Wednesday, 19 April 2017

Of Mice and Men - John Steinbeck


















This is only the third Steinbeck that I have read.  I came to him rather late, probably because when I was at school we didn't have to analyse the arse off a book to know what literature was (and still is).  From Amazon, I learn that there are loads of editions of this with notes to help you understand........ Really?  This is a novella of just over 100 pages, and even if you are a slow reader, you could polish this off in a couple of days and you'd understand it, too.  And I know from remarks from other booky folk that they don't "do" Steinbeck because they were sick of him before school ended.  Sad, sad, and a loss for them, for they are books to grip the heart in a number of different ways.

Let me tell you a little about this one.  There is no date or time line for it, but as it was published in the late 1930s originally, it's a sure thing that the setting was the American Depression.  It's about men.  About how they do things, how they feel about things, how they get along.   It shows it's age - remember that sexism was not invented in 1937;  people still called those with a dark skin "niggers"; and in this book a woman with just a bit too much rouge, lipstick and curled hair is a "tart".  But don't take offence.  The world was a different place then.
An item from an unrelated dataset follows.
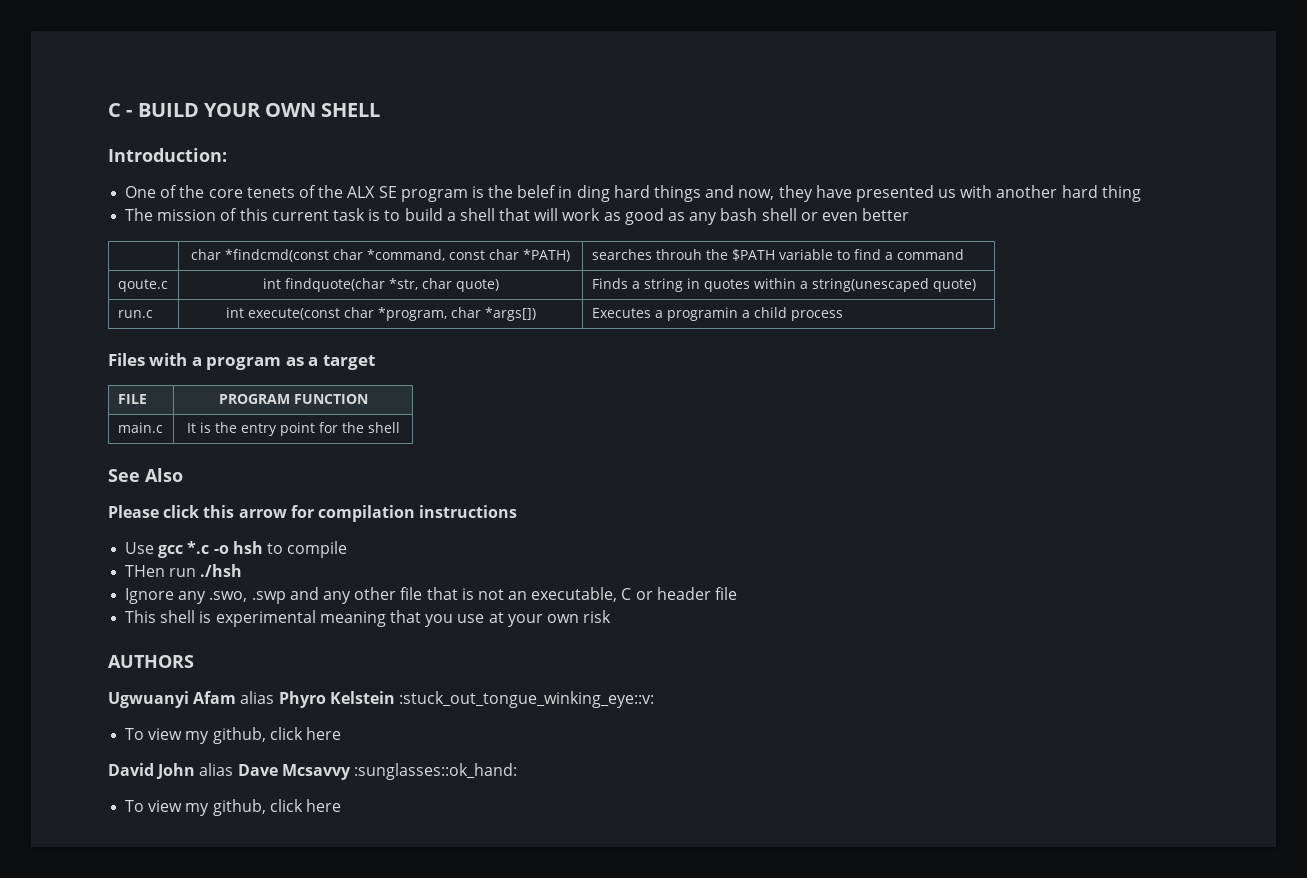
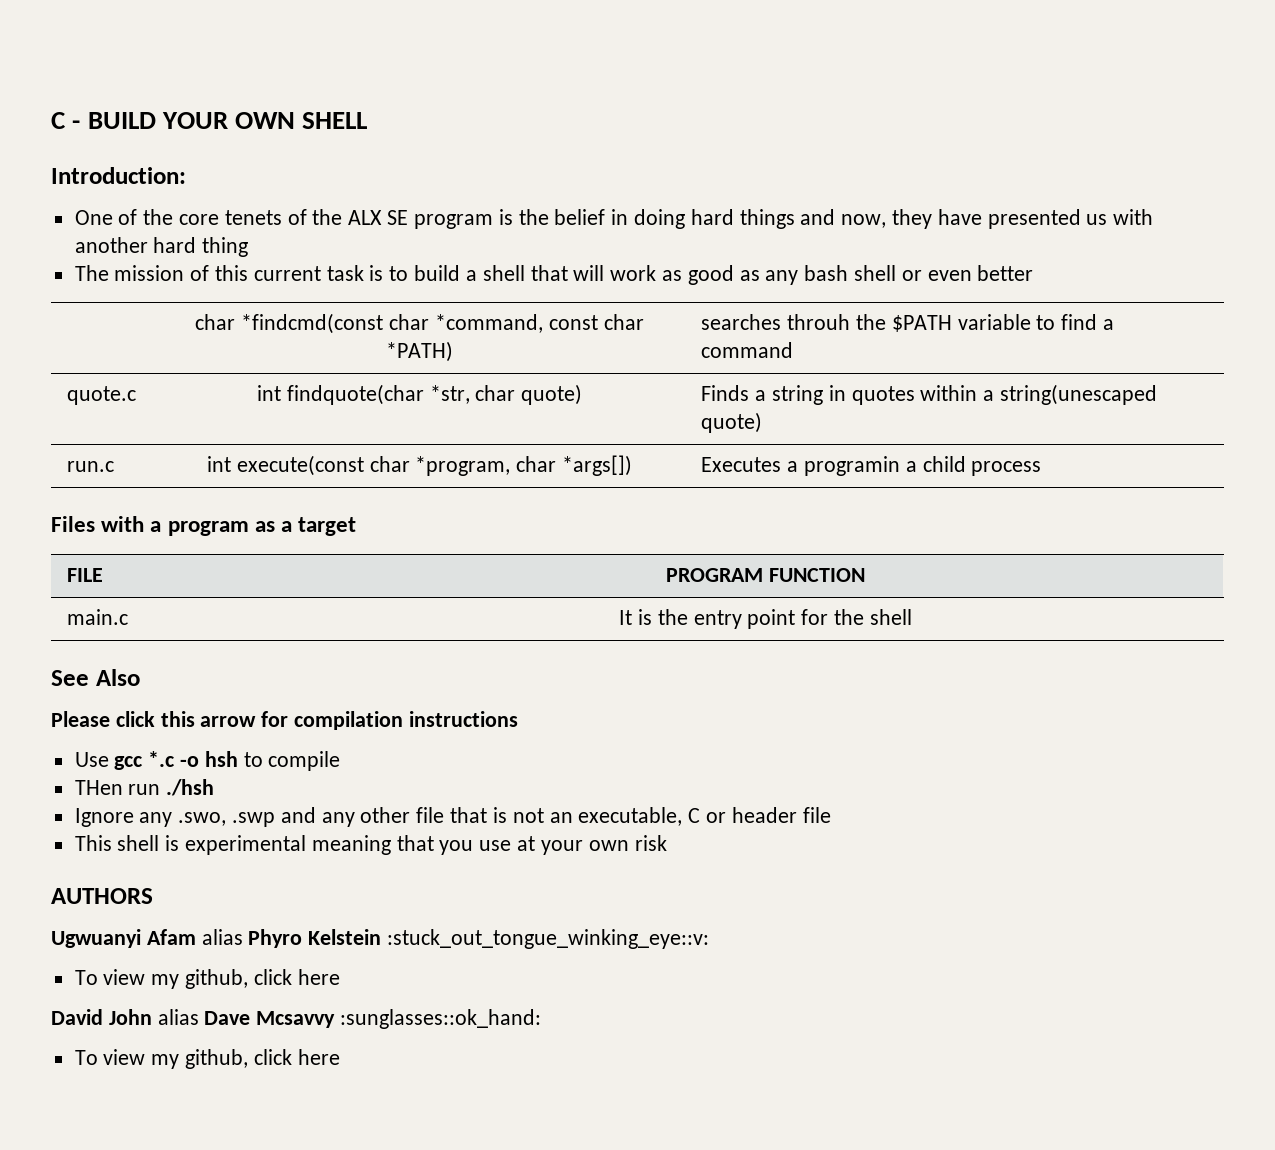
[517,185,610,202] belef in ding -> [554,209,685,229] belief in doing
[117,279,168,292] qoute.c -> [67,386,137,405] quote.c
Lennie is a giant of a man, tall, broad, huge hands and with a heart of gold.  A mental age of maybe 5 years, and not much of a memory, except for the things George tells him.  We don't need to know what the original relationship was when they were children, but they have certainly known each other most of their lives, and George is now stuck with Lennie.   The two of them are drifters.  They hitch lifts, they walk, they take menial farm jobs all over California.  They do what they can, and they dream.  The same dream for both of them.  They are going to save enough to buy a small farm, some hens, enough vegetables to feed themselves, a couple of pigs for slaughter every year, and the rabbits.  Lennie is addicted to soft things - animal fur, velvet; so the thought of keeping those soft furry creatures is his part of the dream.  But Lennie has no idea of his own strength.  And that is how trouble creeps into their itinerant life.

If you've never seen a film of this book, don't go looking for it, because no-one can, I think, do justice to Steinbeck's word pictures.  Just read the book, with all its beauty, its hardship, its cruelty, its sadness.  But do read it.